Junto al viejo puente de piedra, en primer plano, al pie de la montaña coronada por el castillo, destacaba una hermosa y flamante farola negra. Una farola que parecía recién pintada por el brillo que tenía y al lado un texto en el que se informaba de la instalación de nuevos puntos de alumbrado público en diferentes escenarios de la geografía provincial. La Diputación Provincial, siempre tan puntual, eficiente y generosa a la hora de comunicar sus obras y proyectos, eligió hace unos meses esa foto en Riba de Santiuste como ejemplo y botón de muestra de los trabajos que se estaban llevando a cabo en la provincia para que los núcleos rurales no se queden a oscuras.
Después de enviar copia de la foto publicada por “Nueva Alcarria” a la familia - al fin y al cabo la patria de cada uno de nosotros, como siempre recordaba el admirado Miguel Delibes, es la infancia –, me di cuenta de que aquella foto no era más que una bella instantánea. Una postal muy bonita de mi pueblo, en la que admirar la belleza del entorno, pero también la soledad más absoluta.
Me alegra ver con frecuencia al delegado de obras y alcalde de Peñalver, José Ángel Parra, acompañado a veces de la presidenta de la Diputación, Ana Guarinos, inaugurando tramos de carreteras locales, obras de alcantarillado, aceras o nuevas instalaciones eléctricas, pero me deja cierto poso de tristeza ver la soledad que suele acompañarle en esas visitas. Las nuevas farolas, en su gran mayoría, ya no alumbran a nadie. Y no alumbran a nadie porque no hay nadie que pase habitualmente junto a ellas.
Nuestros pueblos, por mucho que se mejore el alumbrado público, seguirán estando en penumbra, por no decir completamente a oscuras. La luz de esas farolas alumbran las calles y plazas de unos núcleos rurales que cada día se parecen más a los poblados que se levantaron durante los años setenta en Carboneras (Almería), para rodar algunas de las grandes producciones de Hollywood – “Laurence de Arabia”, entre otras – y películas del Oeste. En una palabra, las farolas forman parte de esa postal sin vida en la que se han convertido algunos pueblos de la Sierra Norte y del Señorío de Molina.

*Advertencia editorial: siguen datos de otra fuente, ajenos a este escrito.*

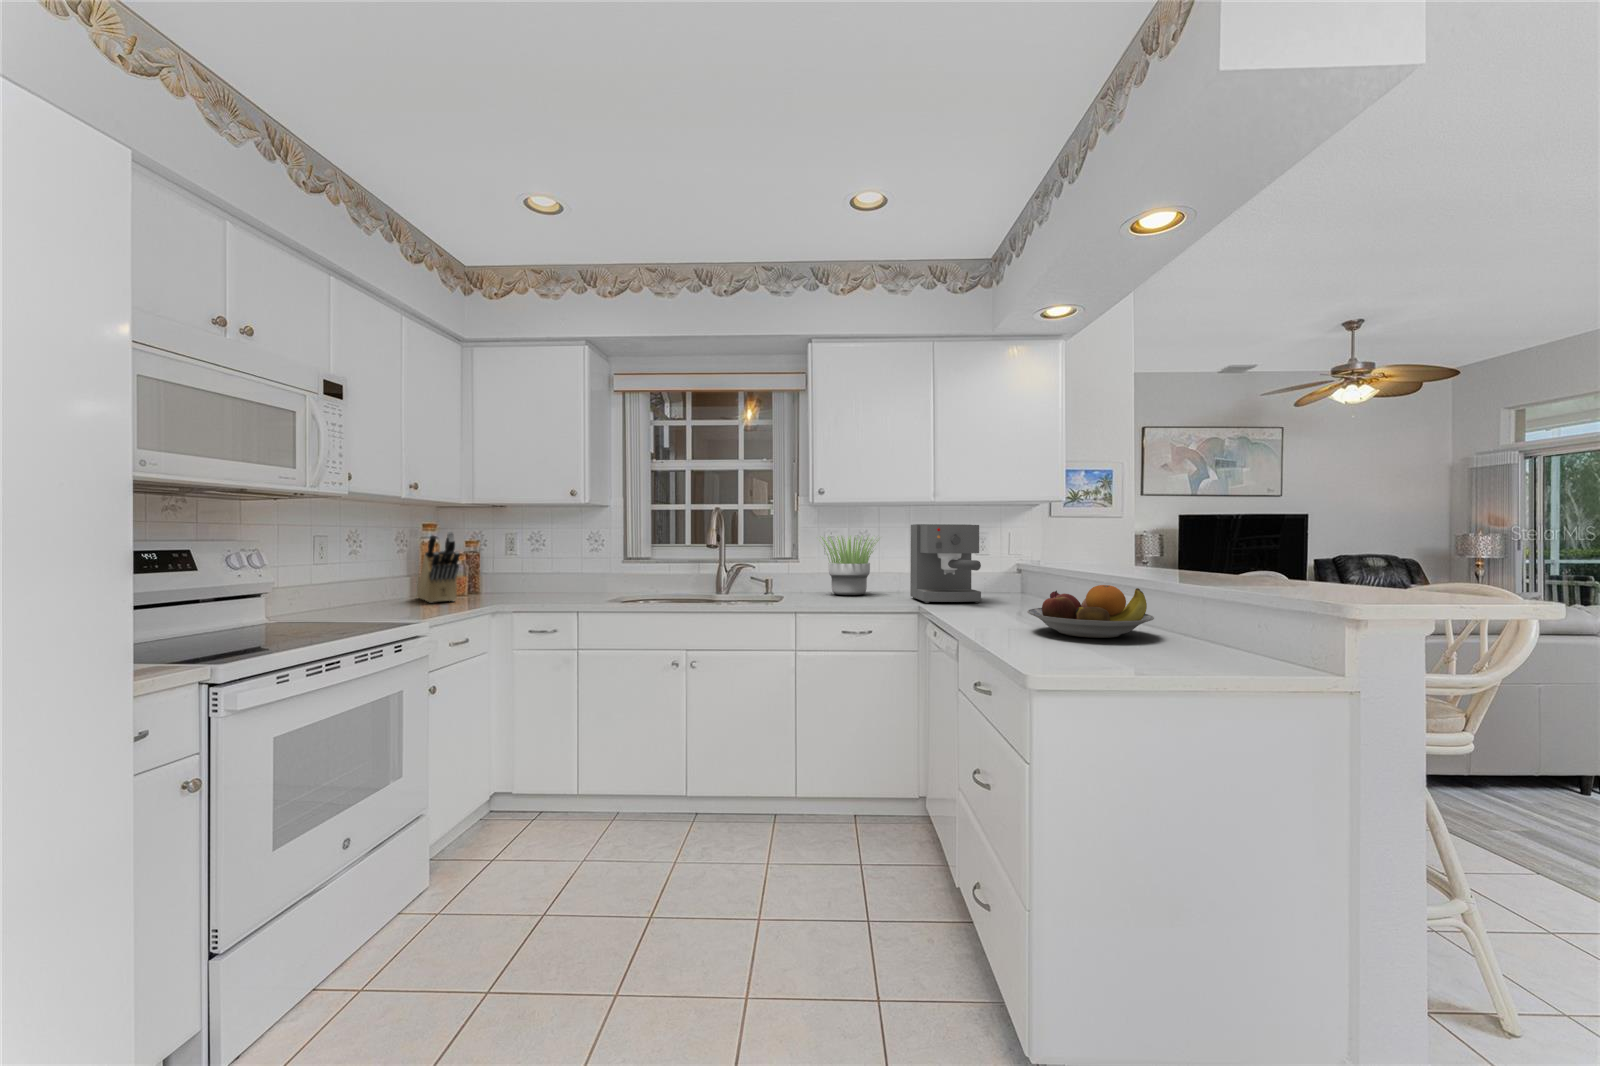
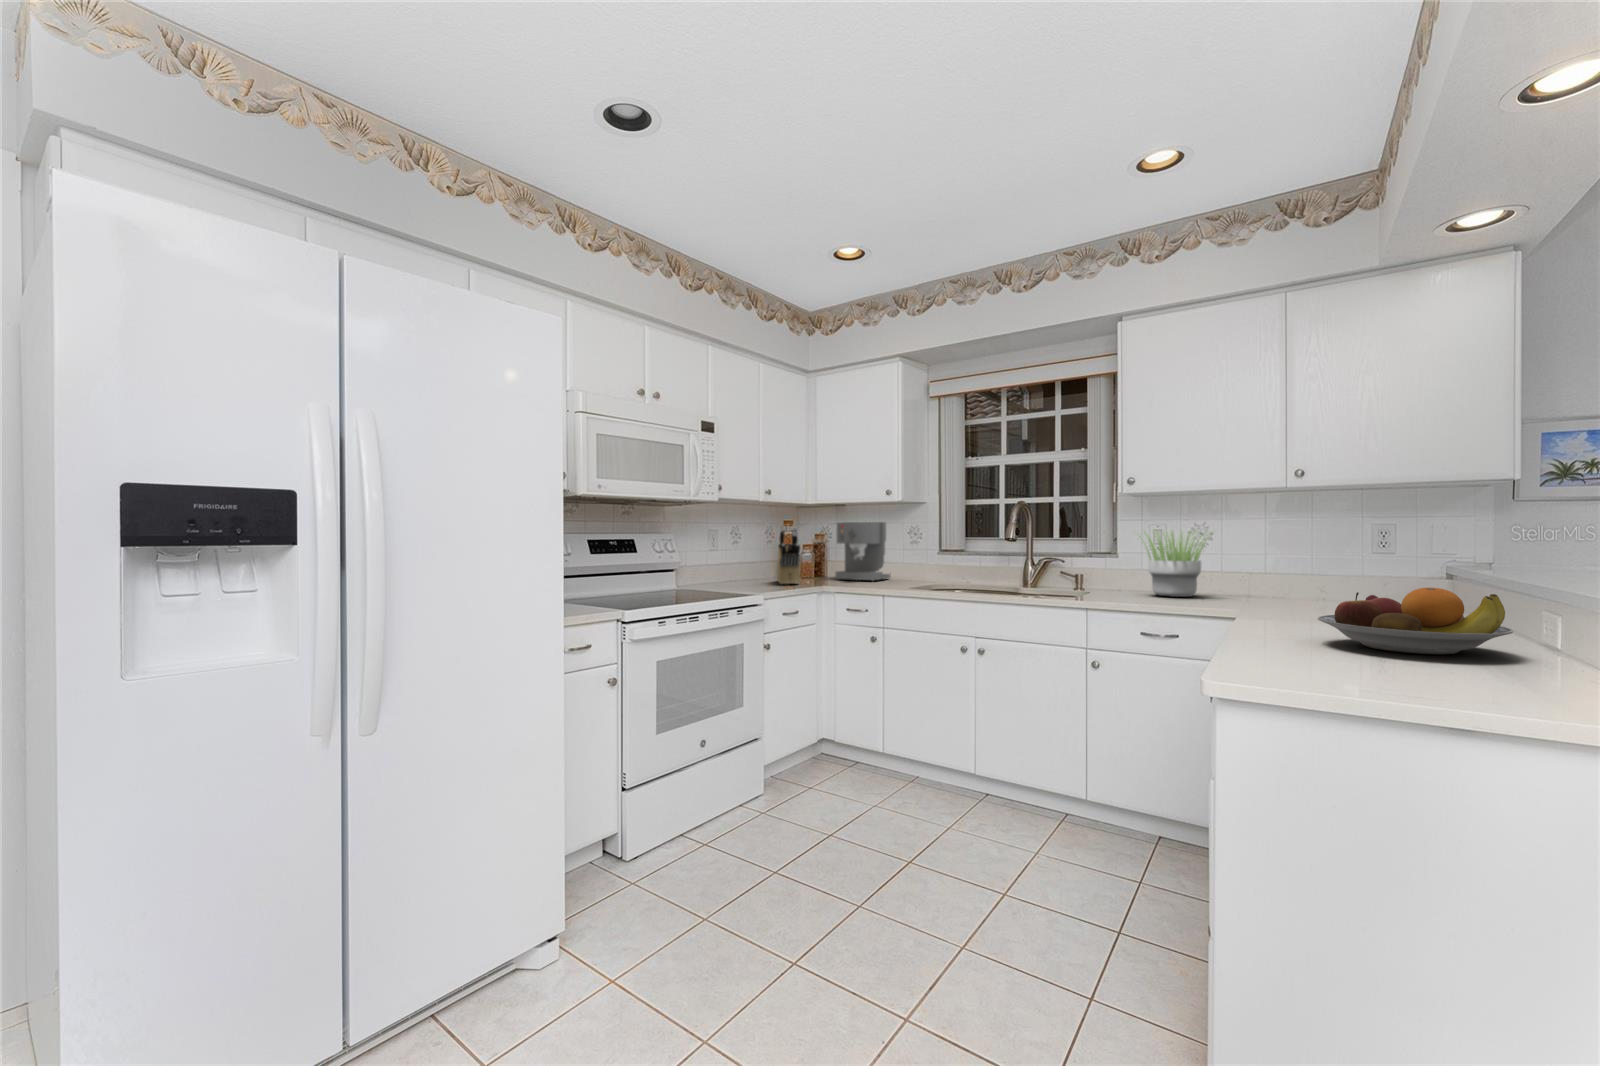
coffee maker: present [910,524,981,603] -> present [835,522,890,581]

Hace algunos días me contaba una paisana que visita, por razones de trabajo, algunos de los pequeños pueblos de nuestra provincia que se había encontrado en uno de ellos con un coche sospechoso y que sus ocupantes le preguntaron con especial interés si allí todavía vivía gente. “Yo le dije que claro que vivía gente, aunque no saliera a la calle por culpa del frío. Si me preguntan, siempre digo que hay vecinos, que no son pueblos abandonados aunque lo parezcan, sobre todo desde que he visto las noticias de asaltos a algunas viviendas”. El miedo, guarda la viña.
No seré yo quien ponga el más mínimo reparo a las inversiones públicas en infraestructuras y celebraré con verdadero entusiasmo todos los esfuerzos que se hagan para dotar a nuestros pequeños núcleos urbanos de los mejores servicios, pero todo ello debería ir acompañado de políticas de repoblación, de incentivos y campañas que sirvan para convencer a los ciudadanos que ahora lo están pasando mal de que se puede vivir y trabajar en estas poblaciones casi abandonadas.
Está muy bien llegar ahora al pueblo de tu infancia y comprobar que tiene los servicios más elementales y cierta calidad de vida. Calidad de vida, pero sin vida. Impresiona recorrer esos escenarios de tu infancia en la soledad más absoluta. Escuchar el sonido monótono del agua de la fuente de la plaza, mientras te viene a la memoria el murmullo y la algarabía de entonces. Las conversaciones de las vecinas o el ruido de los cubos de cinc y de los baldes que iban y venían al lavadero. O levantar la vista hacia la torre de la iglesia para recordar los sonidos de las campanas que se apagaron ya hace bastante tiempo.
Confieso que me sentí gratamente sorprendido por la foto de la nueva farola de la Riba, al pie de ese río en el que uno pescaba cangrejos de pequeño y capturaba también algunas ranas y peces, precisamente para que les sirviera de cebo, al mismo tiempo que trataba de imaginar qué habría pasado si esas farolas nuevas, esas calles bien pavimentadas y esas viviendas con agua corriente hubieran llegado al pueblo cuando todavía tenía gente.
Probablemente no se hubiera producido el expolio que se produjo en los años sesenta y setenta, ni los habitantes del mundo rural hubieran salido huyendo en busca de una calidad de vida y un bienestar que no tenían entonces en esos núcleos poblacionales.
Nunca es tarde, querido José Ángel, pero me temo que muchas de esas farolas de la Diputación instaladas en los pueblos sólo van a servir para alumbrar recuerdos.